To improve WGS yield, more genetic information is needed to identify patterns of differential variant prevalence in cases and controls, recurrent variant types, and mutation hotspots. Equally, more experimental data are required to identify function-altering variants and to show that these functional effects have plausible links to disease causation. In the ACMG criteria,[17] segregation of variants in affected family members provides support for DCM association, but the level of evidence can increase to moderate or strong with larger family sizes and/or multiple families.

Segregation analysis in familial DCM relies on the assumption of single driver mutations but this is increasingly open to question.[38] As genetic evaluation has shifted from gene candidate screening studies to genome-wide analyses, it is not uncommon to find multiple rare variants in family probands[39] and, as seen with families BG and BP, the number of potential function-altering variants in any one family can increase as more individuals are studied. These combinations of variants may have additive, synergistic or neutralizing effects, and each person’s total burden of rare and common variants may determine threshold levels for myocardial dysfunction.

Should WGS be used as a first-line genetic test for DCM or reserved for PS-negative cases? The answer to this question is currently unknown and involves a dynamic interplay between cost and yield (Supplementary Figure S3). Currently, the cost of WGS-based clinical testing is more than double that of PS. With increasing customer demand and technical efficiencies, the operational costs of both WGS and PS are likely to decrease over time. For PS, these reductions will be offset by the ongoing need to design and optimize new probe sets as new disease genes are discovered. The manpower costs of expert clinical reporting are essentially equivalent for PS and WGS since the same suites of disease genes are generally evaluated, but these costs may rise as the spectrum of reportable genes and variants expands. The turn-around time for WGS is equivalent or faster than routine PS (or WES), because of the time required for targeted sequence capture, together with delays incurred by waiting for samples to be pooled. Recent data have shown that fast-tracked WES-based genetic testing in acutely ill pediatric patients is however feasible and cost-saving, due to expedited diagnosis and management.[40] WGS is a storehouse of medically-relevant information that extends beyond identification of rare disease-causing variants, much of which cannot be obtained from PS or WES. For example, polygenic risk scores derived from suites of common variants (often in non-coding regions) may predict an individual’s risk of DCM complications, and pharmacogenomic associations may guide drug selection and doses.
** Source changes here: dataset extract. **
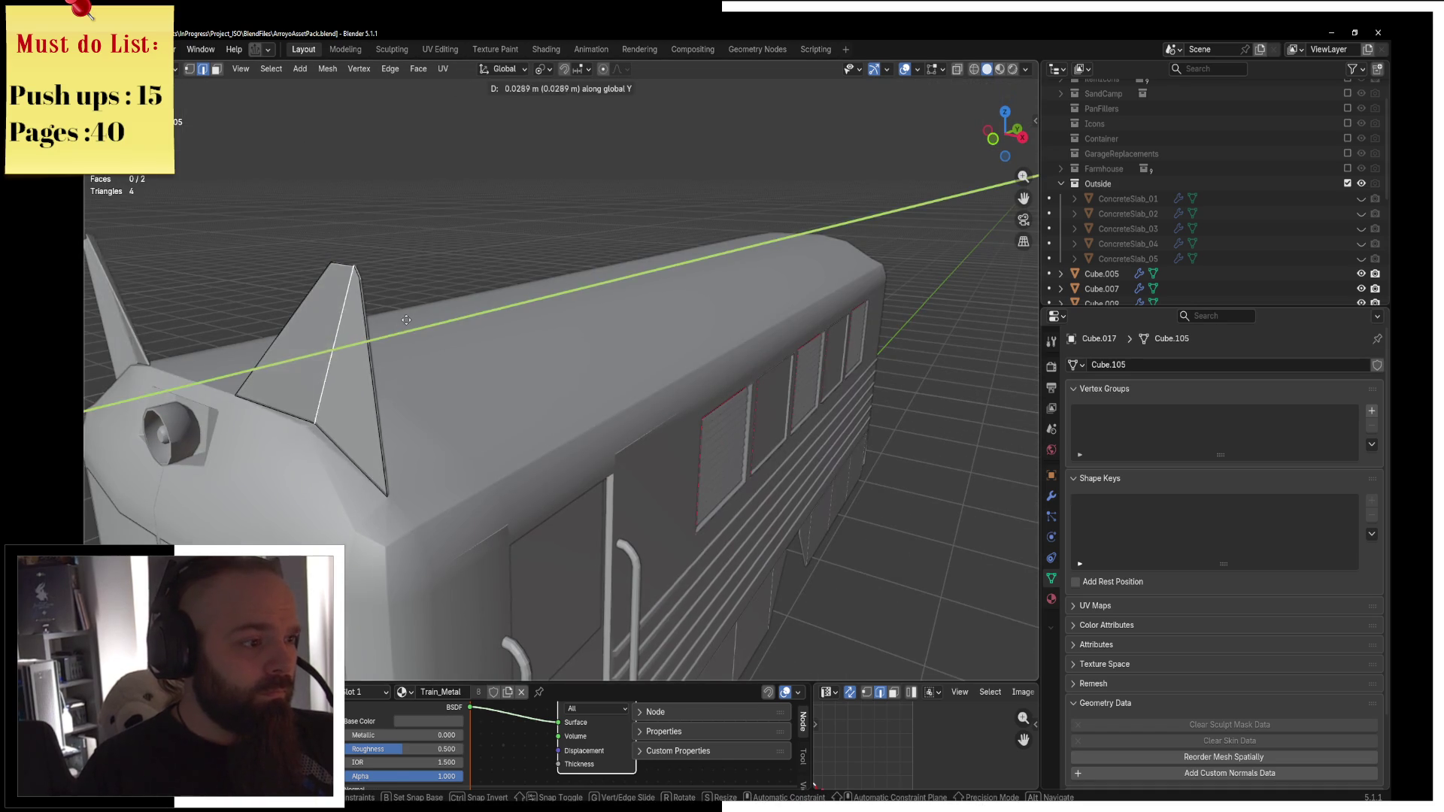
{"action": "left_click", "coordinate": [390, 280]}
{"action": "middle_click_drag", "start_coordinate": [406, 253], "coordinate": [445, 242]}
{"action": "key", "text": "ctrl+z"}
Comprehensive economic models need to be developed that consider variables such as cost per test, number of tests ordered, yield of tests, requirement for secondary testing of probands, cascade testing of family members, and the impact of genotype information on requirements for clinical surveillance of family members. Genotype-based early interventions may also impact more broadly on long-term health outcomes and costs, potentially impacting hospitalization rates, device implantation, drug administration, workforce productivity, and use of social services. Compelling health economics data would provide a powerful argument to insurance companies or governments for the overall benefits of genetic testing and the preferred testing modality.